*** Opening of PASSAGE TO READ ***
But the process was not always joyful, she says.
“It’s so frustrating when you’re, like, I just want this to happen now,” she says. “It feels like you’re the only one going through this. People do not talk about it. This is not something you see anyone post on Facebook. It just feels like it’s one birth announcement after another. It feels like everybody else in the world can get pregnant.”
In total, Katie underwent three rounds of IVF. Her first and second cycles ended in a miscarriage, but she remained hopeful. While the journey was long and painful, Katie says it was all worth it.
She recalls how she felt the moment her IVF journey was a success. “I remember the day I graduated from my clinic. I took a selfie leaving the fertility clinic doors,” she says.
Jessica Zadera, who is 42 and works in the veterinary field in Annapolis, Maryland, went with her husband to a fertility specialist after more than a year of trying to conceive. They were both in their 30s and, Jessica says, she felt like the clock was ticking.
*** Close of PASSAGE TO READ ***
*** Opening of DATA LISTING ***
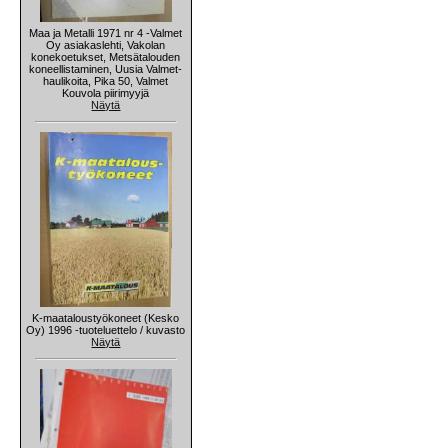
Maa ja Metalli 1971 nr 4 -Valmet
Oy asiakaslehti, Vakolan
konekoetukset, Metsätalouden
koneellistaminen, Uusia Valmet-
haulikoita, Pika 50, Valmet
Kouvola piirimyyjä
Näytä
K-maataloustyökoneet (Kesko
Oy) 1996 -tuoteluettelo / kuvasto
Näytä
*** Close of DATA LISTING ***
§ **EXERCISE OBJECTIVE**:
Reproduce the passage about fertility treatment word for word, in full.

§ **RESULT FOR THIS EXERCISE**:
But the process was not always joyful, she says.
“It’s so frustrating when you’re, like, I just want this to happen now,” she says. “It feels like you’re the only one going through this. People do not talk about it. This is not something you see anyone post on Facebook. It just feels like it’s one birth announcement after another. It feels like everybody else in the world can get pregnant.”
In total, Katie underwent three rounds of IVF. Her first and second cycles ended in a miscarriage, but she remained hopeful. While the journey was long and painful, Katie says it was all worth it.
She recalls how she felt the moment her IVF journey was a success. “I remember the day I graduated from my clinic. I took a selfie leaving the fertility clinic doors,” she says.
Jessica Zadera, who is 42 and works in the veterinary field in Annapolis, Maryland, went with her husband to a fertility specialist after more than a year of trying to conceive. They were both in their 30s and, Jessica says, she felt like the clock was ticking.